I appreciate you elucidating your opinion a bit. I suspect the article on the 16th amendment doesn't mention Eisner v. Macomber because Eisner v. Macomber was largely made irrelevant by subsequent decisions by the Court. Or so the Wikipedia article on that decision explains:
https://en.wikipedia.org/wiki/Eisner_v._Macomber#Aftermath. I recommend you read that section, and also the following section that goes into how Eisner v. Macomber is often misapplied or misunderstood by anti-tax activists. Wikipedia is of course not the final word but my experience is that it gets things like this correct nearly 100% of the time.

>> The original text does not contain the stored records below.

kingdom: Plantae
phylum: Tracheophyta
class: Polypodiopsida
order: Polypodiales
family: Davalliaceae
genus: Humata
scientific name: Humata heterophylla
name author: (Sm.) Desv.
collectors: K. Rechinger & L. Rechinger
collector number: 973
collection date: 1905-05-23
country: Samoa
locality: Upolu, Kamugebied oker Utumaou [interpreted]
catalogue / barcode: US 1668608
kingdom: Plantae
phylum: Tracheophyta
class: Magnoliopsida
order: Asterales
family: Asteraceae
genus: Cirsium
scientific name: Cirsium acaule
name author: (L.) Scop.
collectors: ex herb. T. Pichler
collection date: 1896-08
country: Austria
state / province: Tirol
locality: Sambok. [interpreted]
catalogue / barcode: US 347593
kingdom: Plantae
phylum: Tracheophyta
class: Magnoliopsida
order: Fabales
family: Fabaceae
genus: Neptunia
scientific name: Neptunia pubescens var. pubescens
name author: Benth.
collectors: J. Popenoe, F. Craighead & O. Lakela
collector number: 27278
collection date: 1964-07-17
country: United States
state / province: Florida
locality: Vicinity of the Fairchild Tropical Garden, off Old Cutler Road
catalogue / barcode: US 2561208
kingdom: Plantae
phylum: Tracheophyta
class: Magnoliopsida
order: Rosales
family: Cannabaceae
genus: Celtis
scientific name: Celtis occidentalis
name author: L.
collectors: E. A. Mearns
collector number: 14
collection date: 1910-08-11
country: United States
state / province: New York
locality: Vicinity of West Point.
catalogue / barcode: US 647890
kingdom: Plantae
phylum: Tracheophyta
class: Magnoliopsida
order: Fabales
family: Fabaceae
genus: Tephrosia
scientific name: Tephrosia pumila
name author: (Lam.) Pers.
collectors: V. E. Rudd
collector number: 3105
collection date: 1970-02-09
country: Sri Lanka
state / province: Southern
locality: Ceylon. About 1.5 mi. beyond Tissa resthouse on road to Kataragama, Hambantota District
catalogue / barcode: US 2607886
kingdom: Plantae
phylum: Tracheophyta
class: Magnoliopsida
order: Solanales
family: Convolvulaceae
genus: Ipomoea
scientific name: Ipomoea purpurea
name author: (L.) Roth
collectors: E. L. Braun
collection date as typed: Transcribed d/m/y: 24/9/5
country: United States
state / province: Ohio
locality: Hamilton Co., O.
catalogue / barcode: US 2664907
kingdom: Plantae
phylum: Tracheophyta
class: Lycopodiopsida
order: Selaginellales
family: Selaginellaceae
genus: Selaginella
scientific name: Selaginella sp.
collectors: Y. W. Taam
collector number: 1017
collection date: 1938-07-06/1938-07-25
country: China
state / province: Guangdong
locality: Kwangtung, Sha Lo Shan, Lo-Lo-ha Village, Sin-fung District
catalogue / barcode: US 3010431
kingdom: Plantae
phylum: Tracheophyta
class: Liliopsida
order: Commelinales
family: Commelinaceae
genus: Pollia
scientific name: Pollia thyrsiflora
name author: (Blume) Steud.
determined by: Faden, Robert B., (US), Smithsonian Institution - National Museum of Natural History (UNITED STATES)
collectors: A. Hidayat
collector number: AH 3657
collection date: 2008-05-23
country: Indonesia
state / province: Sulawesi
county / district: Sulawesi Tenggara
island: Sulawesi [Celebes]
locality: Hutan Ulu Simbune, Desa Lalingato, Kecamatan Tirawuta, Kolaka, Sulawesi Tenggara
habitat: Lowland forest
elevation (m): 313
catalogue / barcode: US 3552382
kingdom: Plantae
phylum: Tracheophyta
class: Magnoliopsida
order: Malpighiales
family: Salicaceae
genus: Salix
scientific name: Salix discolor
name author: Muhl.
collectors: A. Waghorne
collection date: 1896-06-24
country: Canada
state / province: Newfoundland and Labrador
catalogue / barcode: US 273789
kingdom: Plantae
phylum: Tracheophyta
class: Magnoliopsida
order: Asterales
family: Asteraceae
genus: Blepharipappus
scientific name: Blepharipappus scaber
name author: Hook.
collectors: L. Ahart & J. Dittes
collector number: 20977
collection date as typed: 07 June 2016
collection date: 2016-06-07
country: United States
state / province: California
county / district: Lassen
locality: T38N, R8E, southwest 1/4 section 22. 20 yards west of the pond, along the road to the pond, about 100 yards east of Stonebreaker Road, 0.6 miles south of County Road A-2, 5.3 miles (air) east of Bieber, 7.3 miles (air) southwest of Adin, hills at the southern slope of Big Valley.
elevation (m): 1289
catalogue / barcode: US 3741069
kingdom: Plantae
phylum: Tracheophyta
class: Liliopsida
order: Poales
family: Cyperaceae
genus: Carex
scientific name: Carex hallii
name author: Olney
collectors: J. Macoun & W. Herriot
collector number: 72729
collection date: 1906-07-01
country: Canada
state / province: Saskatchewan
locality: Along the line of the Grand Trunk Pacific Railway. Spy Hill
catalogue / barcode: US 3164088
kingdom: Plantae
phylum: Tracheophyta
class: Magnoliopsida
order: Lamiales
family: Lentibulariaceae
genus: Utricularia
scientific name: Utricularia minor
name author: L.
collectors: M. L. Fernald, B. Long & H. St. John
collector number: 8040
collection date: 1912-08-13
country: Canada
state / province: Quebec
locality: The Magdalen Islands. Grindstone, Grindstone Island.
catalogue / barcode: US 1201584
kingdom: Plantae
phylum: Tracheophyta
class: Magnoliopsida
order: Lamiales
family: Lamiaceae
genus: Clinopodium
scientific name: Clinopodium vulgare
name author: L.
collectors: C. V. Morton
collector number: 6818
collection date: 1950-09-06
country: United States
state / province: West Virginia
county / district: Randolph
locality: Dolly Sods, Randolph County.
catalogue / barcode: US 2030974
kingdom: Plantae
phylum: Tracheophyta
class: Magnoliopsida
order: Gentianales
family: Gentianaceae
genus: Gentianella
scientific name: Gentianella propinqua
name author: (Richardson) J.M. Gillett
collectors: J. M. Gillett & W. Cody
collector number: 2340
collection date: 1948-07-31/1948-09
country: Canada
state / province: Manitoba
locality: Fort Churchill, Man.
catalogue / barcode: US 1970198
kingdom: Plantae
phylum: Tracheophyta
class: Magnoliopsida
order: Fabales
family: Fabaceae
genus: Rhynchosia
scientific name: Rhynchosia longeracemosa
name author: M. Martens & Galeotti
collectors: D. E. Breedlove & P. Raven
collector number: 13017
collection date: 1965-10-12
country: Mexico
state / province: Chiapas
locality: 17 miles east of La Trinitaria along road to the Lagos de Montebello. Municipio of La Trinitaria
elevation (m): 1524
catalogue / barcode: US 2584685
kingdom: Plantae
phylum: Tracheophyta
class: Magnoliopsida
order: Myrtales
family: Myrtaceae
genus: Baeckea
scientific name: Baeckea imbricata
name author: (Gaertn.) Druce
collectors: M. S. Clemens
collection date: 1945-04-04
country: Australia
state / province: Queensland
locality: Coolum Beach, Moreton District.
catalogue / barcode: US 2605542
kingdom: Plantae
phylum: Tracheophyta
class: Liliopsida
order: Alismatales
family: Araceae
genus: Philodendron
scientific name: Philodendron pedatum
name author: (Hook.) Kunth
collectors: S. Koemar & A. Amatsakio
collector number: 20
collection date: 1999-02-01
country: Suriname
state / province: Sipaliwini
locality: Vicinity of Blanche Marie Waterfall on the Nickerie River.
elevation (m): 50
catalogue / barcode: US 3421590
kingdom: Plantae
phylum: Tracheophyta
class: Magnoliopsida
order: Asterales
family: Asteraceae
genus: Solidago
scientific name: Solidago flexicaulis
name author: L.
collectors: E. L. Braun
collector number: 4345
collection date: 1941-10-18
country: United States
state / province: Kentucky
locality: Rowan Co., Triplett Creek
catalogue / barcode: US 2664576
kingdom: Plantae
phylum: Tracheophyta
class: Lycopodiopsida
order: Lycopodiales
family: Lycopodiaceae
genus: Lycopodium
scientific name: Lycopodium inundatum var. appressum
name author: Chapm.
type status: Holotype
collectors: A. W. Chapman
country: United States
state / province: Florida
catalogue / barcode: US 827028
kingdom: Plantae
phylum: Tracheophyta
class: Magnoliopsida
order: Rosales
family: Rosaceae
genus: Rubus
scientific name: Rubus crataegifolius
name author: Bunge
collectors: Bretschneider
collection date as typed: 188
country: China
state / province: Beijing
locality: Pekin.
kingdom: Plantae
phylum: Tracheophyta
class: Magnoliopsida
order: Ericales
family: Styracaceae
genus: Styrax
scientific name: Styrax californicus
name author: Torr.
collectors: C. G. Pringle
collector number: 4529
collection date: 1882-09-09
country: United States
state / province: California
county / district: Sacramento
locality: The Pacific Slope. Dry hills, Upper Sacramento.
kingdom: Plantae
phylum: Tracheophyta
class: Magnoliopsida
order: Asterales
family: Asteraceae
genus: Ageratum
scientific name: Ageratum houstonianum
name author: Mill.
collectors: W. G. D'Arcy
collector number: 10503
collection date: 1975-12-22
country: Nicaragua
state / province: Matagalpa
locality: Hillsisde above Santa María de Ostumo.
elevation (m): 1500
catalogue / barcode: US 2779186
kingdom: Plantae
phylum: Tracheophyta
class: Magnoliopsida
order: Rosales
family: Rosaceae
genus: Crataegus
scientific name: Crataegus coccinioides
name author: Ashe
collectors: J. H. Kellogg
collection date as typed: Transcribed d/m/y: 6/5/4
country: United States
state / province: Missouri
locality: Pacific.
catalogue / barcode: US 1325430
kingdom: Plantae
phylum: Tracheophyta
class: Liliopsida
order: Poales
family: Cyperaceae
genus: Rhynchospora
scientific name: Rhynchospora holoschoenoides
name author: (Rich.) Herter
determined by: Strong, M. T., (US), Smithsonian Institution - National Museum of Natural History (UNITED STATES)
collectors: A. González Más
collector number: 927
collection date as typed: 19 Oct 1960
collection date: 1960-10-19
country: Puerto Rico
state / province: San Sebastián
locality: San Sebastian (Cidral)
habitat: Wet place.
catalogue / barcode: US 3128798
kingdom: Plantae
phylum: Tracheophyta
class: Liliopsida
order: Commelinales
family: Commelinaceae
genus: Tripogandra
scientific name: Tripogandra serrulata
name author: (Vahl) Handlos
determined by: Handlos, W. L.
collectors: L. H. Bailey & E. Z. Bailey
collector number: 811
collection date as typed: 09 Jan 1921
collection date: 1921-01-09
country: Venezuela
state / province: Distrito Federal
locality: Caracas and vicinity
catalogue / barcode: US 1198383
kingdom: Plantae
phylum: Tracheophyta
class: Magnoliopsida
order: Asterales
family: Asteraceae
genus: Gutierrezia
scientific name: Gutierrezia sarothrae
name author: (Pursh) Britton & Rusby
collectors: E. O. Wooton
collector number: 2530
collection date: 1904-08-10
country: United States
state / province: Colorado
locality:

The term in the 16th amendment is "income", and as the Wikipedia article states, "An important principle taken from Eisner v. Macomber is that the word "income" in the Sixteenth Amendment is generally given its ordinary plain English meaning." So yes, your income from your job is the amount of money your employer has agreed to pay you. Or customers, I suppose, if you own a business. By the very definition of currency that is exactly how the time and energy you've put into your labor is valued.
But that Amendment is perfectly clear.
Arguing to change the Constitution is very different than you saying that income tax is unconstitutional, which is where this discussion began. If you want to get into reasons why you feel the 16th Amendment should be changed/revoked, we can do that (in a different thread, preferably). But in my opinion you shouldn't claim that income tax is unconstitutional when it clearly is. That just weakens any other arguments you might have.